おうちインドア・ハロウィンパーティーの流れはざっとこうである。
1)飾りつけ
2)おっかな衣装を着て、おっかなディナー
3)スプーキースケルトンの音楽を流しながら、スプーキーダンス
4)(ハロウィンバージョンがあるためこの日はPlayStationではなく任天堂での)モノポリゲーム
今年もハロウィン版モノポリをするかと思いきや、今回は今見ているガンダムWを見るというので、異例の運びとなった。ガンダムWは確かにとっても面白い。

息子はずっとドラキュラの衣装を好んでおり、私はここ3年ほど黒装束のおっかない魔女ばあさんをやってきた。ダンナ自身はあまり乗り気ではないものの、息子と私にフランケンシュタインにされている。ダンナは身長183cmの猫背で、顔の形は何となくフランケンっぽいので、絶対イケるな!と二人でコソコソ話し合ってそう決めさせてもらった。ただ心残りは、なかなかダンナのメイクまで余裕がなく、絶対に付けたかった首のクギが今年も出来なかったことである。顔を緑色に塗るというのも未だに達成出来ていない。

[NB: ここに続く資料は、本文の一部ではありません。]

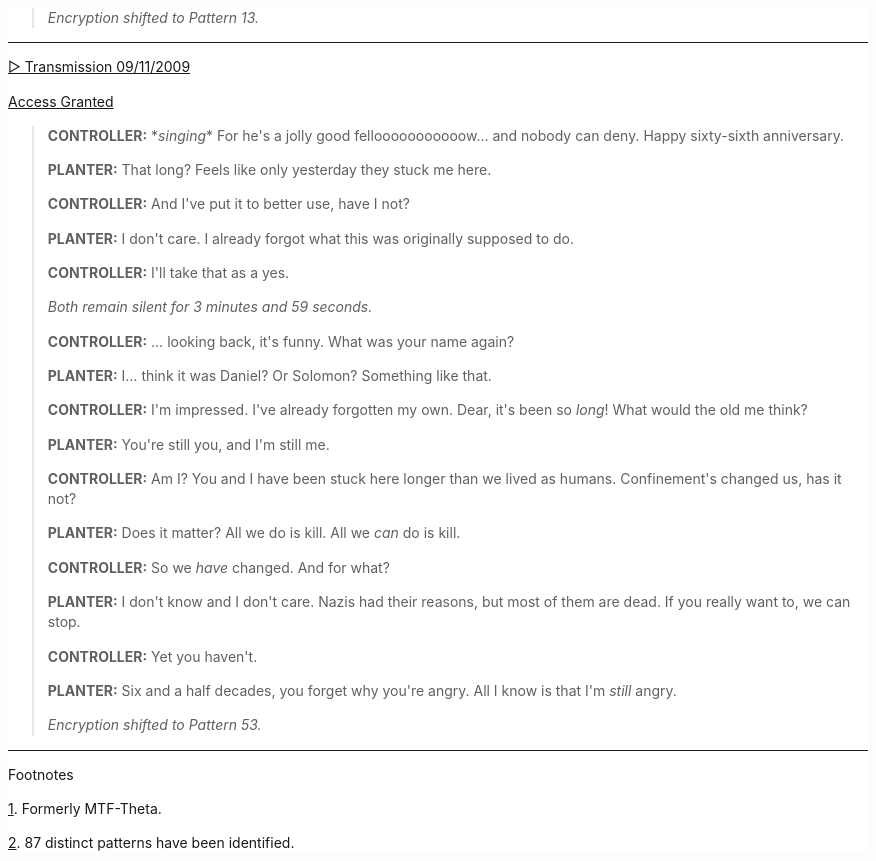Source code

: > _Encryption shifted to Pattern 13._

* * *

[▷ Transmission 09/11/2009](javascript:;)

[Access Granted](javascript:;)

> **CONTROLLER:** \*_singing_\* For he's a jolly good fellooooooooooow… and nobody can deny. Happy sixty-sixth anniversary.
> 
> **PLANTER:** That long? Feels like only yesterday they stuck me here.
> 
> **CONTROLLER:** And I've put it to better use, have I not?
> 
> **PLANTER:** I don't care. I already forgot what this was originally supposed to do.
> 
> **CONTROLLER:** I'll take that as a yes.
> 
> _Both remain silent for 3 minutes and 59 seconds._
> 
> **CONTROLLER:** … looking back, it's funny. What was your name again?
> 
> **PLANTER:** I… think it was Daniel? Or Solomon? Something like that.
> 
> **CONTROLLER:** I'm impressed. I've already forgotten my own. Dear, it's been so _long_! What would the old me think?
> 
> **PLANTER:** You're still you, and I'm still me.
> 
> **CONTROLLER:** Am I? You and I have been stuck here longer than we lived as humans. Confinement's changed us, has it not?
> 
> **PLANTER:** Does it matter? All we do is kill. All we _can_ do is kill.
> 
> **CONTROLLER:** So we _have_ changed. And for what?
> 
> **PLANTER:** I don't know and I don't care. Nazis had their reasons, but most of them are dead. If you really want to, we can stop.
> 
> **CONTROLLER:** Yet you haven't.
> 
> **PLANTER:** Six and a half decades, you forget why you're angry. All I know is that I'm _still_ angry.
> 
> _Encryption shifted to Pattern 53._

* * *

Footnotes

[1](javascript:;). Formerly MTF-Theta.

[2](javascript:;). 87 distinct patterns have been identified.
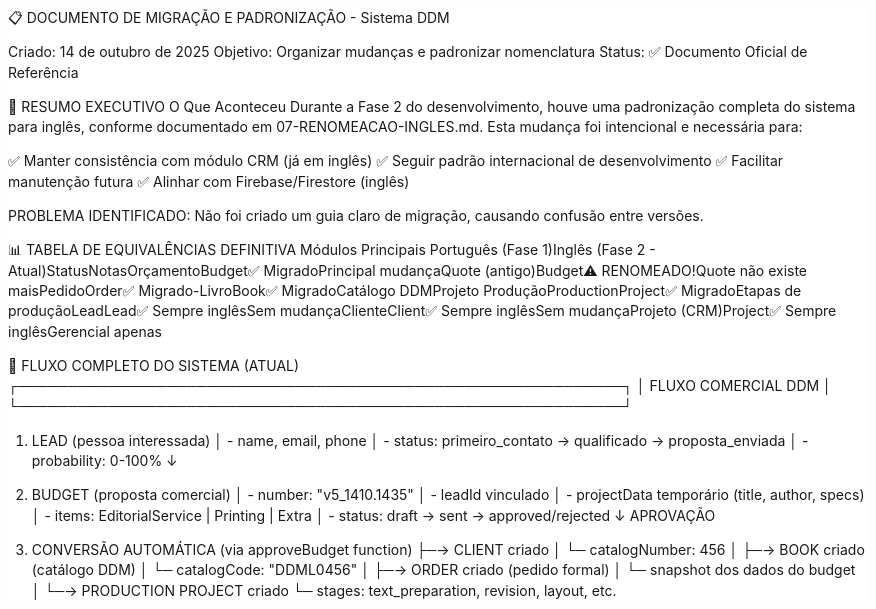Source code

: 📋 DOCUMENTO DE MIGRAÇÃO E PADRONIZAÇÃO - Sistema DDM

Criado: 14 de outubro de 2025
Objetivo: Organizar mudanças e padronizar nomenclatura
Status: ✅ Documento Oficial de Referência


🎯 RESUMO EXECUTIVO
O Que Aconteceu
Durante a Fase 2 do desenvolvimento, houve uma padronização completa do sistema para inglês, conforme documentado em 07-RENOMEACAO-INGLES.md. Esta mudança foi intencional e necessária para:

✅ Manter consistência com módulo CRM (já em inglês)
✅ Seguir padrão internacional de desenvolvimento
✅ Facilitar manutenção futura
✅ Alinhar com Firebase/Firestore (inglês)

PROBLEMA IDENTIFICADO: Não foi criado um guia claro de migração, causando confusão entre versões.

📊 TABELA DE EQUIVALÊNCIAS DEFINITIVA
Módulos Principais
Português (Fase 1)Inglês (Fase 2 - Atual)StatusNotasOrçamentoBudget✅ MigradoPrincipal mudançaQuote (antigo)Budget⚠️ RENOMEADO!Quote não existe maisPedidoOrder✅ Migrado-LivroBook✅ MigradoCatálogo DDMProjeto ProduçãoProductionProject✅ MigradoEtapas de produçãoLeadLead✅ Sempre inglêsSem mudançaClienteClient✅ Sempre inglêsSem mudançaProjeto (CRM)Project✅ Sempre inglêsGerencial apenas

🔄 FLUXO COMPLETO DO SISTEMA (ATUAL)
┌─────────────────────────────────────────────────────────────┐
│                    FLUXO COMERCIAL DDM                       │
└─────────────────────────────────────────────────────────────┘

1. LEAD (pessoa interessada)
   │ - name, email, phone
   │ - status: primeiro_contato → qualificado → proposta_enviada
   │ - probability: 0-100%
   ↓

2. BUDGET (proposta comercial)
   │ - number: "v5_1410.1435"
   │ - leadId vinculado
   │ - projectData temporário (title, author, specs)
   │ - items: EditorialService | Printing | Extra
   │ - status: draft → sent → approved/rejected
   ↓ APROVAÇÃO

3. CONVERSÃO AUTOMÁTICA (via approveBudget function)
   ├─→ CLIENT criado
   │   └─ catalogNumber: 456
   │
   ├─→ BOOK criado (catálogo DDM)
   │   └─ catalogCode: "DDML0456"
   │
   ├─→ ORDER criado (pedido formal)
   │   └─ snapshot dos dados do budget
   │
   └─→ PRODUCTION PROJECT criado
       └─ stages: text_preparation, revision, layout, etc.
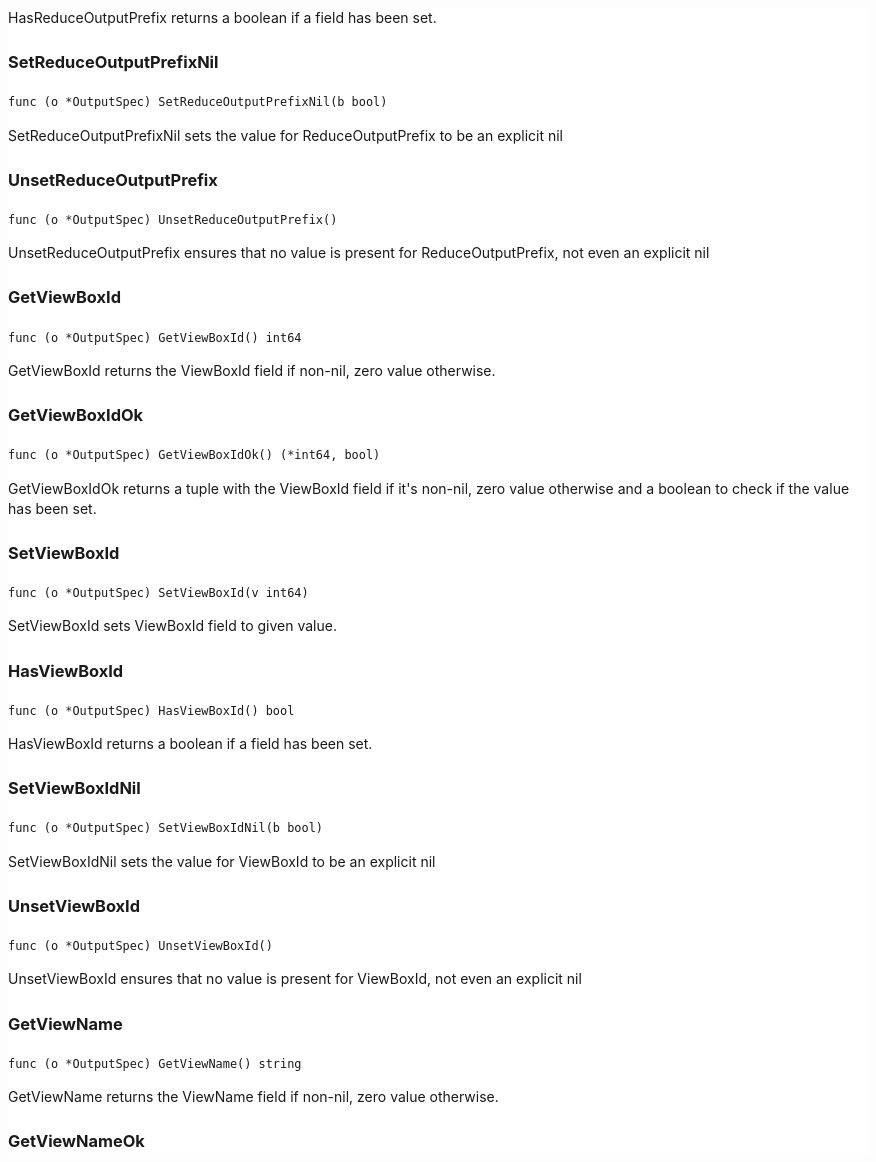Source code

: HasReduceOutputPrefix returns a boolean if a field has been set.

### SetReduceOutputPrefixNil

`func (o *OutputSpec) SetReduceOutputPrefixNil(b bool)`

 SetReduceOutputPrefixNil sets the value for ReduceOutputPrefix to be an explicit nil

### UnsetReduceOutputPrefix
`func (o *OutputSpec) UnsetReduceOutputPrefix()`

UnsetReduceOutputPrefix ensures that no value is present for ReduceOutputPrefix, not even an explicit nil
### GetViewBoxId

`func (o *OutputSpec) GetViewBoxId() int64`

GetViewBoxId returns the ViewBoxId field if non-nil, zero value otherwise.

### GetViewBoxIdOk

`func (o *OutputSpec) GetViewBoxIdOk() (*int64, bool)`

GetViewBoxIdOk returns a tuple with the ViewBoxId field if it's non-nil, zero value otherwise
and a boolean to check if the value has been set.

### SetViewBoxId

`func (o *OutputSpec) SetViewBoxId(v int64)`

SetViewBoxId sets ViewBoxId field to given value.

### HasViewBoxId

`func (o *OutputSpec) HasViewBoxId() bool`

HasViewBoxId returns a boolean if a field has been set.

### SetViewBoxIdNil

`func (o *OutputSpec) SetViewBoxIdNil(b bool)`

 SetViewBoxIdNil sets the value for ViewBoxId to be an explicit nil

### UnsetViewBoxId
`func (o *OutputSpec) UnsetViewBoxId()`

UnsetViewBoxId ensures that no value is present for ViewBoxId, not even an explicit nil
### GetViewName

`func (o *OutputSpec) GetViewName() string`

GetViewName returns the ViewName field if non-nil, zero value otherwise.

### GetViewNameOk
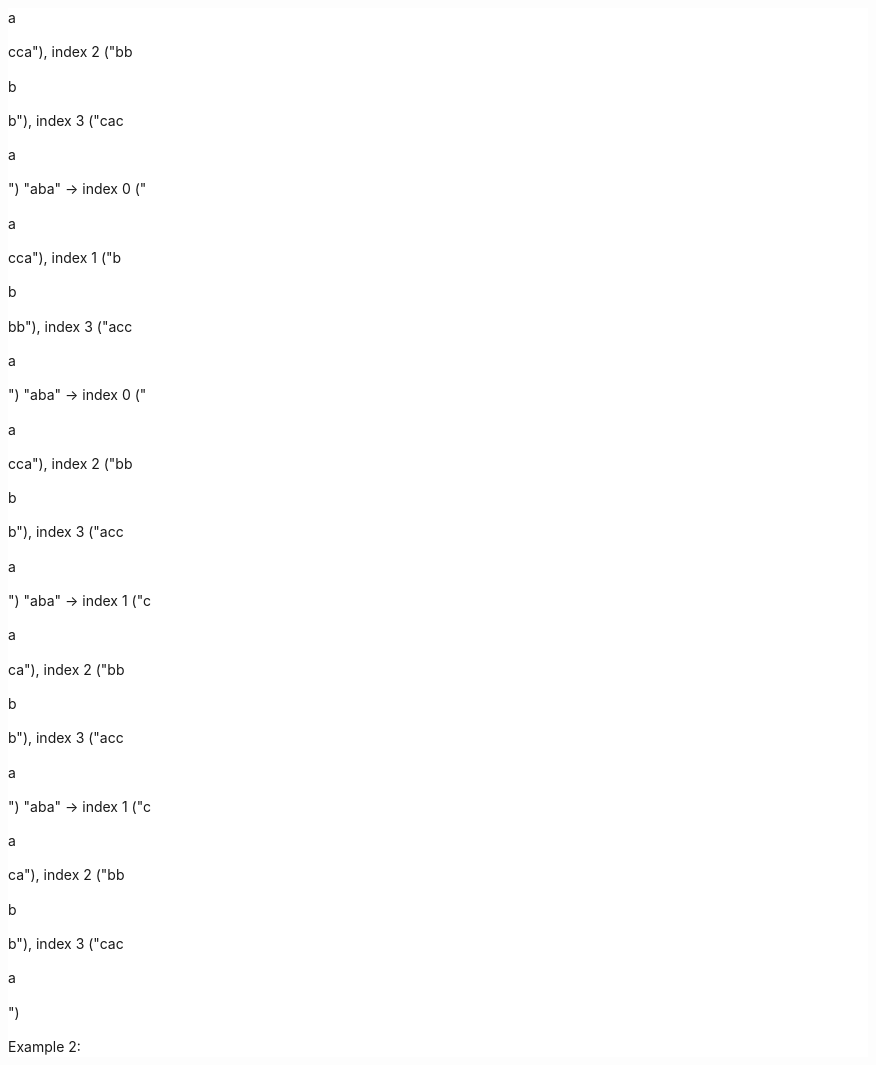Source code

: a

cca"), index 2 ("bb

b

b"), index 3 ("cac

a

")
"aba" -> index 0 ("

a

cca"), index 1 ("b

b

bb"), index 3 ("acc

a

")
"aba" -> index 0 ("

a

cca"), index 2 ("bb

b

b"), index 3 ("acc

a

")
"aba" -> index 1 ("c

a

ca"), index 2 ("bb

b

b"), index 3 ("acc

a

")
"aba" -> index 1 ("c

a

ca"), index 2 ("bb

b

b"), index 3 ("cac

a

")

Example 2:
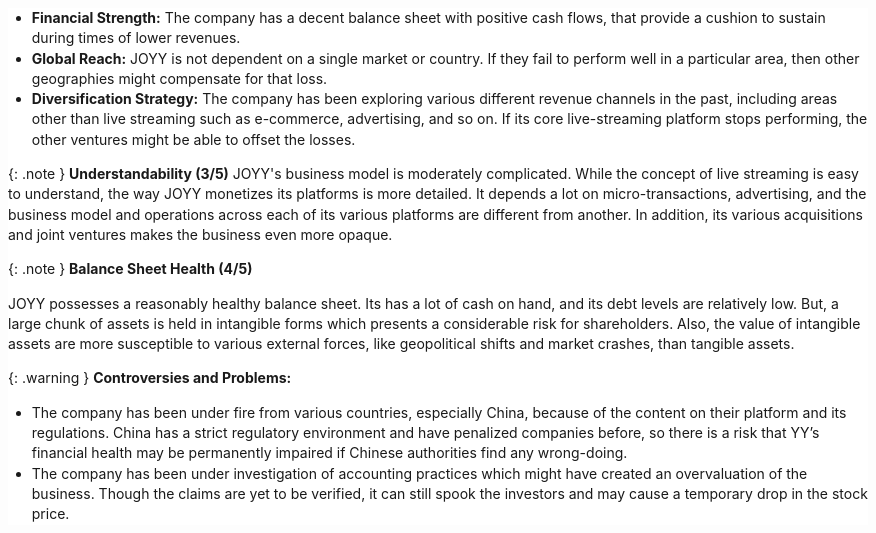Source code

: * **Financial Strength:** The company has a decent balance sheet with positive cash flows, that provide a cushion to sustain during times of lower revenues.
* **Global Reach:** JOYY is not dependent on a single market or country. If they fail to perform well in a particular area, then other geographies might compensate for that loss.
* **Diversification Strategy:** The company has been exploring various different revenue channels in the past, including areas other than live streaming such as e-commerce, advertising, and so on. If its core live-streaming platform stops performing, the other ventures might be able to offset the losses.

{: .note }
**Understandability (3/5)**
JOYY's business model is moderately complicated. While the concept of live streaming is easy to understand, the way JOYY monetizes its platforms is more detailed. It depends a lot on micro-transactions, advertising, and the business model and operations across each of its various platforms are different from another. In addition, its various acquisitions and joint ventures makes the business even more opaque. 

{: .note }
**Balance Sheet Health (4/5)**

JOYY possesses a reasonably healthy balance sheet. Its has a lot of cash on hand, and its debt levels are relatively low. But, a large chunk of assets is held in intangible forms which presents a considerable risk for shareholders. Also, the value of intangible assets are more susceptible to various external forces, like geopolitical shifts and market crashes, than tangible assets.

{: .warning }
**Controversies and Problems:**
  
  - The company has been under fire from various countries, especially China, because of the content on their platform and its regulations. China has a strict regulatory environment and have penalized companies before, so there is a risk that YY’s financial health may be permanently impaired if Chinese authorities find any wrong-doing. 
  - The company has been under investigation of accounting practices which might have created an overvaluation of the business. Though the claims are yet to be verified, it can still spook the investors and may cause a temporary drop in the stock price.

私も3回黒装束の魔女をやってきたが、やはり自分にはミイラが合っている気がするのだ。一度はトイレットペーパーで全身を巻き、二度目は白いボロシーツを切り裂いて巻いた。がしかし、いまいち自分が思い描いているミイラには未だなれていないのである。やはり来年は初心に帰ってミイラを、納得のいくミイラをするべきではないだろうか。

かぼちゃの代わりにオレンジ色の風船と、熟れすぎてもはや食べられない柿にダンナに顔を描かせ、息子もごきげんになって良かった良かった。
というわけで、今年も我が家のハロウィンが無事終了した。